Input data:
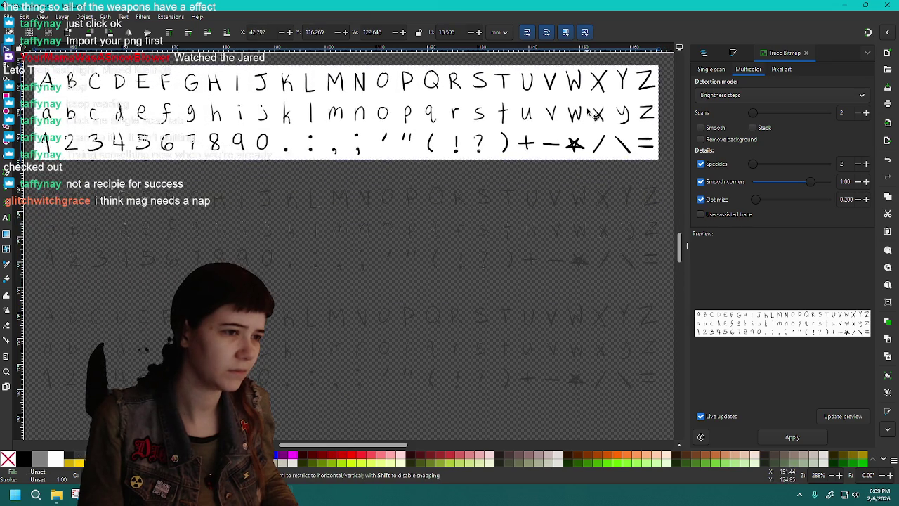
pyautogui.click(577, 223)
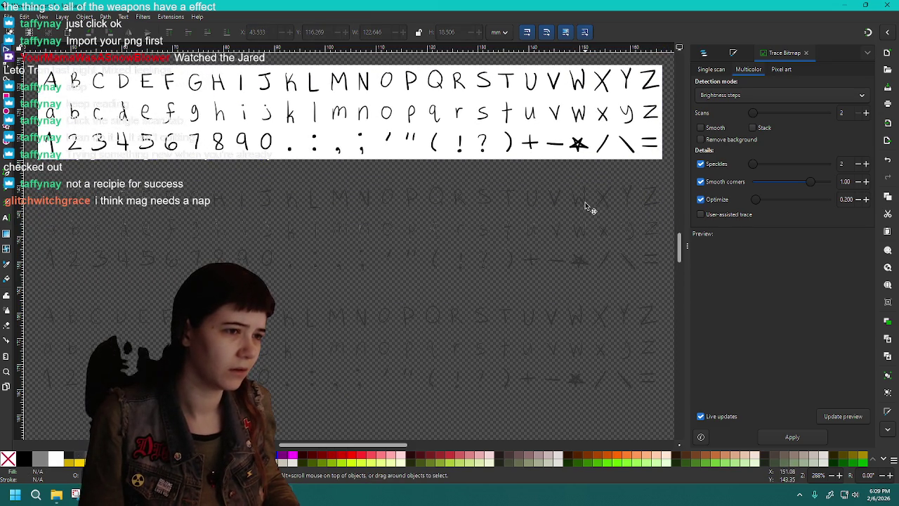
pyautogui.click(587, 204)
pyautogui.press('Delete')
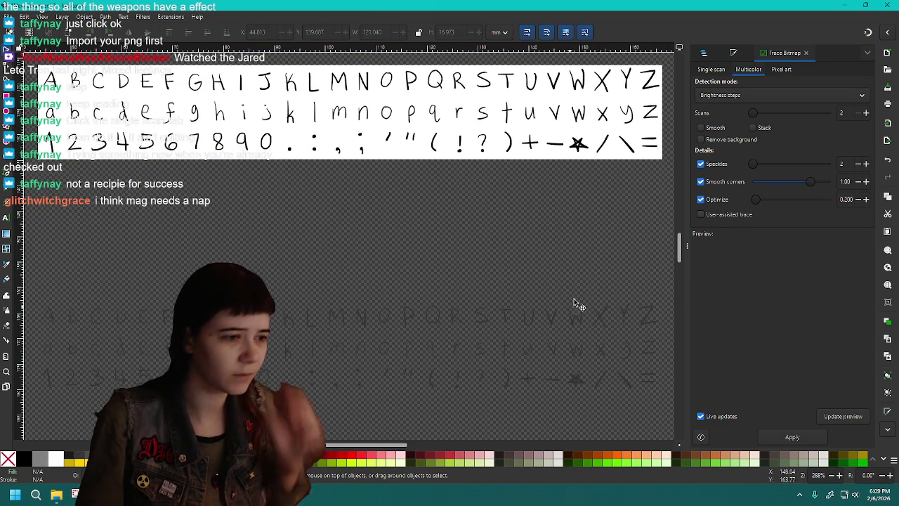
pyautogui.moveTo(578, 148); pyautogui.dragTo(579, 257)
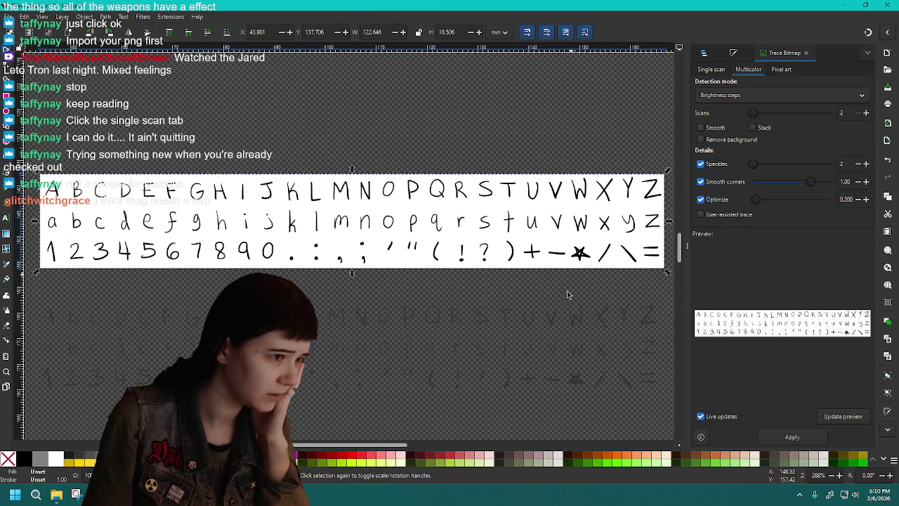
# Drag the traced alphabet copy up so it overlaps the top edge of the PNG
pyautogui.moveTo(556, 325); pyautogui.dragTo(558, 93)
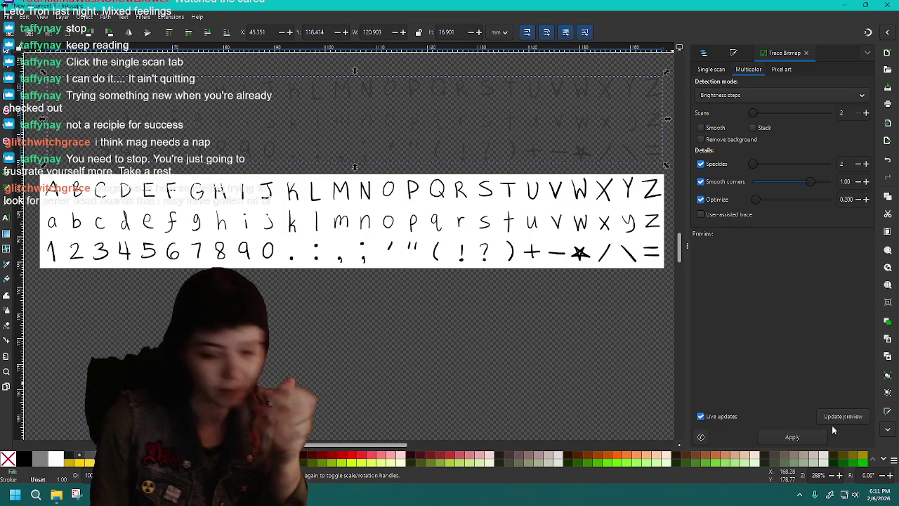
pyautogui.press('alt+Tab')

Your goal:
Set down each record above exactly as it stands and leave out all pictures.

Task answer:
pyautogui.click(577, 223)
pyautogui.click(587, 204)
pyautogui.press('Delete')
pyautogui.moveTo(578, 148); pyautogui.dragTo(579, 257)
# Drag the traced alphabet copy up so it overlaps the top edge of the PNG
pyautogui.moveTo(556, 325); pyautogui.dragTo(558, 93)
pyautogui.press('alt+Tab')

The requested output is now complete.